Exactly as written, reproduce the lines from the one that contains "use internal HTTPS:**" through the end of the records.

[Entries taken from a collection]

○ ○ ○

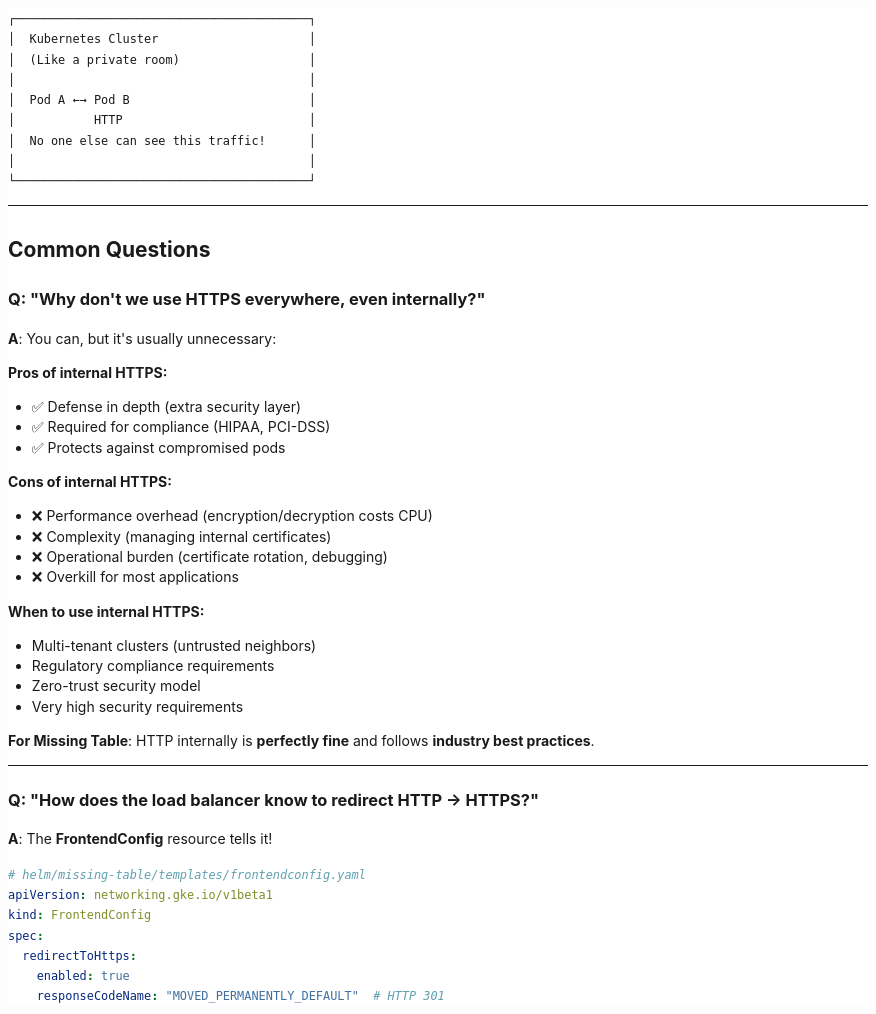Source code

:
 ```
┌─────────────────────────────────────────┐
│  Kubernetes Cluster                     │
│  (Like a private room)                  │
│                                         │
│  Pod A ←→ Pod B                         │
│           HTTP                          │
│  No one else can see this traffic!      │
│                                         │
└─────────────────────────────────────────┘
```

---

## Common Questions

### Q: "Why don't we use HTTPS everywhere, even internally?"

**A**: You can, but it's usually unnecessary:

**Pros of internal HTTPS:**
- ✅ Defense in depth (extra security layer)
- ✅ Required for compliance (HIPAA, PCI-DSS)
- ✅ Protects against compromised pods

**Cons of internal HTTPS:**
- ❌ Performance overhead (encryption/decryption costs CPU)
- ❌ Complexity (managing internal certificates)
- ❌ Operational burden (certificate rotation, debugging)
- ❌ Overkill for most applications

**When to use internal HTTPS:**
- Multi-tenant clusters (untrusted neighbors)
- Regulatory compliance requirements
- Zero-trust security model
- Very high security requirements

**For Missing Table**: HTTP internally is **perfectly fine** and follows **industry best practices**.

---

### Q: "How does the load balancer know to redirect HTTP → HTTPS?"

**A**: The **FrontendConfig** resource tells it!

```yaml
# helm/missing-table/templates/frontendconfig.yaml
apiVersion: networking.gke.io/v1beta1
kind: FrontendConfig
spec:
  redirectToHttps:
    enabled: true
    responseCodeName: "MOVED_PERMANENTLY_DEFAULT"  # HTTP 301
```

○ ○ ○

» **Reply to the task**:
**When to use internal HTTPS:**
- Multi-tenant clusters (untrusted neighbors)
- Regulatory compliance requirements
- Zero-trust security model
- Very high security requirements

**For Missing Table**: HTTP internally is **perfectly fine** and follows **industry best practices**.

---

### Q: "How does the load balancer know to redirect HTTP → HTTPS?"

**A**: The **FrontendConfig** resource tells it!

```yaml
# helm/missing-table/templates/frontendconfig.yaml
apiVersion: networking.gke.io/v1beta1
kind: FrontendConfig
spec:
  redirectToHttps:
    enabled: true
    responseCodeName: "MOVED_PERMANENTLY_DEFAULT"  # HTTP 301
```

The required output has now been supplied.